Multi-threaded dataloading with tch-rs

Question

Multi-threaded dataloading with tch-rs

AzHicham opened this issue a year ago · comments

Hello,

Thank you for your awesome work !!!
As you may know there is no dataloader feature in tch-rs, it could be really cool to have it with ai-dataloader and maybe with multi-threading handling in further steps.

Thank you :)

Tudyx · Answer 1 · Tue Mar 07 2023 02:54:18 GMT+0800 (China Standard Time)

Hello, thanks for your comment! I'm currently working on the single threaded version, this should be available soon

Tudyx · Answer 2 · Fri Mar 17 2023 07:23:53 GMT+0800 (China Standard Time)

Mono-threaded tch-rs integration is now available in version 0.4.0 🎉

Nishit Patel · Answer 3 · Tue Apr 18 2023 20:47:18 GMT+0800 (China Standard Time)

Hello,

Thank you for your excellent work.

Any idea by what time we can have a data loader with multi-threaded parallelism support?

Thank you

Tudyx · Answer 4 · Wed Apr 19 2023 05:14:42 GMT+0800 (China Standard Time)

I'm currently benchmarking the mono-threaded version against the Pytorch dataloader, multi-thread is definitely the next stop for me. As I'm doing this on my spare times, I can't promise when it will be released, though.

Hicham Azimani · Answer 5 · Tue May 16 2023 03:57:11 GMT+0800 (China Standard Time)

Hello :)
FYI I’m using I did some benchmark on a company project with the single threaded version vs PyTorch and ai-dataloader is 2x faster than PyTorch.
Not sure why yet (it involves http call, png to image conversion + tch-rs) but I’m pretty sure I can improve the speed up with multi threading.
I’m currently trying to implement a multithreaded version with rayon but it’s a little bit complexe ^^
If you have any idea about how to do that let me know :)

Tudyx · Answer 6 · Tue May 16 2023 04:50:35 GMT+0800 (China Standard Time)

Hello ;) I've also observed 2x speedup against PyTorch in my benchmarks, which are available here.

I'm also sure multi-threaded will improve the speed up, as Rust won't have the same limitation of the Python GIL

I’m currently trying to implement a multithreaded version with rayon but it’s a little bit complexe ^^

Totally agree, I haven't found that much documentation on the subject, other than this tutorial which seems pretty good.

Tudyx · Answer 7 · Tue May 16 2023 05:00:53 GMT+0800 (China Standard Time)

Another approach could also be to inspire from the burn parallel datalaoder

Hicham Azimani · Answer 8 · Tue May 16 2023 19:32:23 GMT+0800 (China Standard Time)

Nice I'll look into that.
Another quickwin in this line I simply used par_iter instead of iter with RAYON_NUM_THREADS=4 And the dataloading took around x4 less time
Obviously this is not optimal (no prefetching etc) but a really good first step

Tudyx · Answer 9 · Wed May 17 2023 06:11:33 GMT+0800 (China Standard Time)

Nice founding! x4 time speedup could justify adding this solution as an MVP

Tudyx · Answer 10 · Tue May 23 2023 02:52:52 GMT+0800 (China Standard Time)

@AzHicham I've implemented your quick-win in 253f018 . I think to find optimal parallelization it will need more maturation and benchmarking but that's a first step.

Hicham Azimani · Answer 11 · Tue Jul 18 2023 18:49:06 GMT+0800 (China Standard Time)

Hello,

FYI my implementation is slightly different, and I'm not sure your implementation might use multiple thread.

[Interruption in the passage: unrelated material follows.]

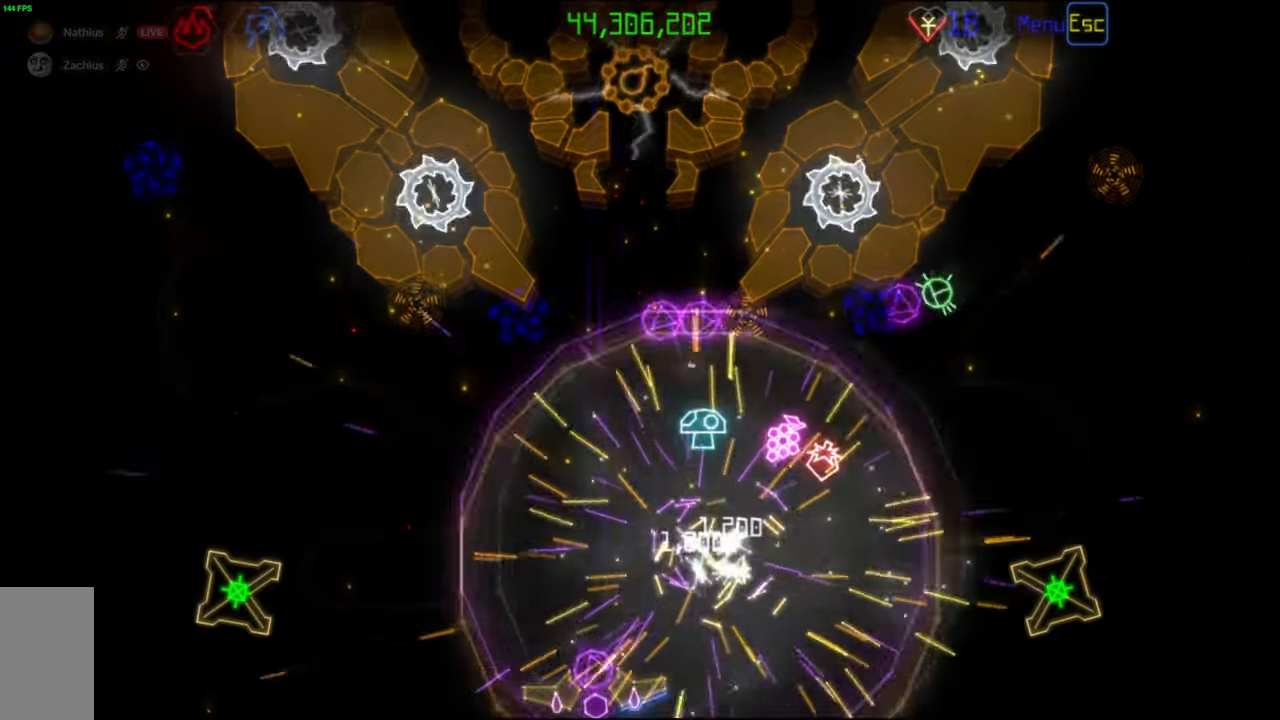
{"keys": [], "mouse": [], "events": [[250, "mouse_left", "down"], [300, "mouse_left", "up"]]}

In fact using install from rayon will just set a max number of thread in a pool that can be used for a parrallel operation but the for loop is not running in parrallel mode.

Also what I'm trying now is to add prefetching. This way each time next() iteration of the dataloader is called, the fetching might already be done.
To achieve that I was thinking using a fixed size queue between ProcessDataLoaderIter and the BatchIterator. WDYT ?

IMO there is 3 way to achieve multithreading.
Either we have N threads, and each thread works on a batch. -> Burn approach
Or N threads work on the same batch before processing the next one
Obviously we can have a combination of both ^^

Tudyx · Answer 12 · Sun Jul 30 2023 14:52:27 GMT+0800 (China Standard Time)

Hello @AzHicham , thanks for your comments.

FYI my implementation is slightly different, and I'm not sure your implementation might use multiple thread. In fact using install from rayon will just set a max number of thread in a pool that can be used for a parrallel operation but the for loop is not running in parrallel mode.

Good catch! I think I will keep the install to be able to setup the number of threads but I will use rayon primitive inside of it to make sure parallelism is used.

Also what I'm trying now is to add prefetching. This way each time next() iteration of the dataloader is called, the fetching might already be done.
To achieve that I was thinking using a fixed size queue between ProcessDataLoaderIter and the BatchIterator. WDYT ?

I think it's a great idea! Prefetching is definitely something I wanted to add and any works on this is welcome. Using a fixed-sized queue seems to be fine, I will need to take a closer look to PyTorch implementation to give better insight.

Hicham Azimani · Answer 13 · Sun Jul 30 2023 17:14:59 GMT+0800 (China Standard Time)

Hello @Tudyx

Nice :)

FYI, I have a first working version with prefetching here

It works well (tests OK) but the implementation really suck. I'm still struggling with some traits & static lifetimes ^^

I keep you in touch

Tudyx · Answer 14 · Sun Aug 13 2023 19:16:44 GMT+0800 (China Standard Time)

The multithreaded version should be fixed by b7035e2 , thanks again for spotting the issue.